During all of the violence in Berlin, the country as a whole was preparing for an election on January 19th. These elections resulted in almost 38 percent of the vote going to the Social Democrats, solidifying their position as the largest political party. This should have made them feel more secure, but they were still in a precarious position. During this time they were leading a government that was still technically at war with most of Europe, an armistice had been signed, but the Versailles treaty was not even being drafted yet. The Social Democrats felt that part of obtaining a reasonable peace was to make sure that they stayed in control, and that they prevented any future revolutionary activity. To do this they felt that, much like the Spartacists, any revolutionary group had to be met with uncompromising violence. This would be their policy at the time of the January 1919 revolt in Berlin, and it would also be their policy during the spring of 1919, when there would be continued unrest throughout the country. These actions in spring 1919 would be fueled by the fact that the events in January caused the overall viewpoint of many socialists in Germany to change. It was a widespread belief among those socialists that the actions in January meant that a peaceful transition to a more socialist government in Germany was no impossible. The usage by the government of the police, the military, and the returning Freikorps meant that a peaceful transition further to the left was out of the question. This realization, that continued violence may be necessary caused some to sort of give up, but it pushed others into more radical beliefs. Instead of choosing to push for civilian activism, marches and demonstrations, they instead pushed for widespread workers actions, strikes. The problem for these efforts is that with the failed January Spartacist revolt, the socialist groups had lost their most unifying leaders, or the leaders with the credentials to fulfill that role. They were also dealing with a government that had solidified its links with the far right and had proven itself to be more than willing to use the far right military groups in its efforts to maintain control.

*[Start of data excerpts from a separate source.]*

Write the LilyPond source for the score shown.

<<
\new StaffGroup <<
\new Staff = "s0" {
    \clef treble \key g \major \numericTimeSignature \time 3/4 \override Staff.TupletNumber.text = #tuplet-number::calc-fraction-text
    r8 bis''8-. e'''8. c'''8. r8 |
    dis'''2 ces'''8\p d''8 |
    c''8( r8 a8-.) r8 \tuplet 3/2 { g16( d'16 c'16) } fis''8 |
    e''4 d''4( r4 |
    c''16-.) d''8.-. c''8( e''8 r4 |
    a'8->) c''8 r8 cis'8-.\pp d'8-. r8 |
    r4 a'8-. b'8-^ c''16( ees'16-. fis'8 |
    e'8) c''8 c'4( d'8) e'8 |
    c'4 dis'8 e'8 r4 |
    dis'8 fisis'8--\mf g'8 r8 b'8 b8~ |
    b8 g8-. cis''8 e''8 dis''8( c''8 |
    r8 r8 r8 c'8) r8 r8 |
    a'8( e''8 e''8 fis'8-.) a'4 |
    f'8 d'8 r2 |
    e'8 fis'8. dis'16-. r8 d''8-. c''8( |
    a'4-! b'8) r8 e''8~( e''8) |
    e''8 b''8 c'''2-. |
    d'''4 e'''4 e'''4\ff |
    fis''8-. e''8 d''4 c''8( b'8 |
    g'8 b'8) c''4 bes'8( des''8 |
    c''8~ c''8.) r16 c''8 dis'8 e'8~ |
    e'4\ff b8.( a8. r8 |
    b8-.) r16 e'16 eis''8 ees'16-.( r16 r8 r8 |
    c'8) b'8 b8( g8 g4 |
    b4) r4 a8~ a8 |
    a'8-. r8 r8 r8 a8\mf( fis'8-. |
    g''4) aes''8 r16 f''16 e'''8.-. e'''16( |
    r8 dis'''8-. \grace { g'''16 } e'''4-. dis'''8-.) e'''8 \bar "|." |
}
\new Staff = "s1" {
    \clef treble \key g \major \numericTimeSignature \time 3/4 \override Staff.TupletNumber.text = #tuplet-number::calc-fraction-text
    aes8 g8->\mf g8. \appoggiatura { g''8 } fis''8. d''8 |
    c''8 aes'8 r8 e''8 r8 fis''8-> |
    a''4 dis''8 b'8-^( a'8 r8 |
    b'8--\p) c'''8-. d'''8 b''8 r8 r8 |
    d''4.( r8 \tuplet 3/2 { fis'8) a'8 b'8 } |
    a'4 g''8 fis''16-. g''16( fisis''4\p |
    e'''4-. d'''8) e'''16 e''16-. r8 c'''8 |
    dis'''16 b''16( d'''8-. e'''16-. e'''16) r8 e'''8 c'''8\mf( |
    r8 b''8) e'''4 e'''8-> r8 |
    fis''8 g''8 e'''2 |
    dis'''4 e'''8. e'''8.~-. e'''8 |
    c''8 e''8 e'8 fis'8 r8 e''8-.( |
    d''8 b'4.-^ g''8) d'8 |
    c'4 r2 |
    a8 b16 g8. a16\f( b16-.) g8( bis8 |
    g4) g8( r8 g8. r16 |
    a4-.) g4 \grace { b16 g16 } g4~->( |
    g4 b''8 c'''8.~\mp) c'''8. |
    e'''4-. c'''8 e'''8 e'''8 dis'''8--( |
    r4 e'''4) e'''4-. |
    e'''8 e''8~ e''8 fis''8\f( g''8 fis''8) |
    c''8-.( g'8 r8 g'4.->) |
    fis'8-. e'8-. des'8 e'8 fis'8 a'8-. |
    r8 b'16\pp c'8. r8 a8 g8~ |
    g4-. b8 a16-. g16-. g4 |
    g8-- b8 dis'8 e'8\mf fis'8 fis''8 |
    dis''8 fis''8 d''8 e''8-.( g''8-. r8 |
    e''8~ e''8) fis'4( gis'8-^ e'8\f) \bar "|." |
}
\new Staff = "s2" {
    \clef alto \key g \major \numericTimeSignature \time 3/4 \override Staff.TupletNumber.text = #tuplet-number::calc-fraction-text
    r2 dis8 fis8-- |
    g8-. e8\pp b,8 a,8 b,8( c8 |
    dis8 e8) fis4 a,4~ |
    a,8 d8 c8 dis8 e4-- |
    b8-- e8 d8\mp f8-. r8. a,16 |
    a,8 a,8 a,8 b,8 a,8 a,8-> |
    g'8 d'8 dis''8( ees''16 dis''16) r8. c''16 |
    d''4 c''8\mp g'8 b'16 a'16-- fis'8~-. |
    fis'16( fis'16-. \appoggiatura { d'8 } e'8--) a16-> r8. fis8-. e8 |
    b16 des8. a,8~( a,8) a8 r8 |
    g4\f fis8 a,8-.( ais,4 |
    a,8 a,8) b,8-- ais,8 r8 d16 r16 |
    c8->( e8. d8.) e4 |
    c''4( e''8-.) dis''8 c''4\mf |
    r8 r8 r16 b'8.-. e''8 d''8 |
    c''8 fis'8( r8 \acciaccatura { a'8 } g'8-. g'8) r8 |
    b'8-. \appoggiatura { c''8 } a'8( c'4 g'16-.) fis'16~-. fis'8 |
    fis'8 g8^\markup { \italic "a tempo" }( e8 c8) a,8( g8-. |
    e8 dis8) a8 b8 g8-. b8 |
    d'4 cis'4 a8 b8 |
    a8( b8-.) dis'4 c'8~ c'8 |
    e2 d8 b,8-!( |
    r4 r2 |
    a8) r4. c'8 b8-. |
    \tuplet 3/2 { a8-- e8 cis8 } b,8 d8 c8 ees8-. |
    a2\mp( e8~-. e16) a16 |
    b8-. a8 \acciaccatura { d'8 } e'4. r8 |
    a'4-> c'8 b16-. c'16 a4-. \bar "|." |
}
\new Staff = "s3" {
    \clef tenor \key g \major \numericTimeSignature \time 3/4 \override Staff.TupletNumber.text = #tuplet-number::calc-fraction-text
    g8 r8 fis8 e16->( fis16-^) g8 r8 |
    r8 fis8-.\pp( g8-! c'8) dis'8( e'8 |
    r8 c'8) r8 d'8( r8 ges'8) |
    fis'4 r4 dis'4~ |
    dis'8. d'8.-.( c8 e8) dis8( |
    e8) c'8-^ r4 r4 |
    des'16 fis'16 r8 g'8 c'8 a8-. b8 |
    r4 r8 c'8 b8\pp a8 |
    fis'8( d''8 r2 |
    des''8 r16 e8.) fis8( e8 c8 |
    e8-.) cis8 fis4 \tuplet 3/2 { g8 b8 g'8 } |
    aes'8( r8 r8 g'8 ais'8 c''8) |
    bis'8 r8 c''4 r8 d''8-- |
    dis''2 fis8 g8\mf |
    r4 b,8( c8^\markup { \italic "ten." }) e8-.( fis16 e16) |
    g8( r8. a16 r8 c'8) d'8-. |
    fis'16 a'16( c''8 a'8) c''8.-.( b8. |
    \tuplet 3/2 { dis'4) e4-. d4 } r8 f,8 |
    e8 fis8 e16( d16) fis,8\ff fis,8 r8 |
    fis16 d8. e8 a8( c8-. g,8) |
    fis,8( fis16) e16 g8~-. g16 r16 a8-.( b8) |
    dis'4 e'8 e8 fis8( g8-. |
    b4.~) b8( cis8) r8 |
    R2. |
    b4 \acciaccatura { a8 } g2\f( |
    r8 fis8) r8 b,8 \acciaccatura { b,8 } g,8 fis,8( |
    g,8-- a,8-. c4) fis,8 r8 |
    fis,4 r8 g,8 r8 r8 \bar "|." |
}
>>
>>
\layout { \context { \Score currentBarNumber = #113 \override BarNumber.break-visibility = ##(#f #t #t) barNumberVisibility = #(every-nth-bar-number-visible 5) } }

All of these trends and themes culminated in a strike on March 3, 1919. The goals of this strike, according to Mark Jones in Founding Weimar: Violence and the German Revolution of 1918-1919 were “to get formal recognition of the role of workers’ and soldiers’ council; the reversal of the gradual re-establishment of military hierarchy that had occurred since 9 November; the disbandment of all units of government soldiers and Friekorps; the immediate creation of an army of revolutionary workers; the release of all political prisoners; and an end to the system of military justice which meant that serving officers and men were tried by military instead of civilian courts.” The problem for this strike, even though it was able to base itself on a coalition of the Independent socialists, the communists, and some of the more radical social democrats, is that it really just happened too late. It would only last for 10 days, and over that period 1200 people would be killed. Over the preceding 3 months the Social Democrat led government had solidified its support among groups like the Freikorps and in March, when the strike began, the government was able to use them as their shock troops. The Freikorps, which were returning from Eastern Europe where they had fought the Russian Bolsheviks, were generally incredibly far right on the political spectrum, and they would be instrumental in breaking up the strike. IN some ways they were not so much ordered to fight, but were instead unleashed upon the strikers. There are reports of hundreds of workers being executed. Eventually this violence broke the strike, but it also caused a very different, but equally dangerous situation to development for the government. They had used the violent reactionaries to put down a strike from the left, but now those same right wing militias were able to use their roles in this fighting to their benefit. They had been the vanguard against the strikers, against chaos, against socialists and communists, they had saved Germany from revolution. The next step that they would take, was to begin questioning why it was the Social Democrats and the moderate left who were leading the country at all, why not the right wing military groups who had just saved Germany?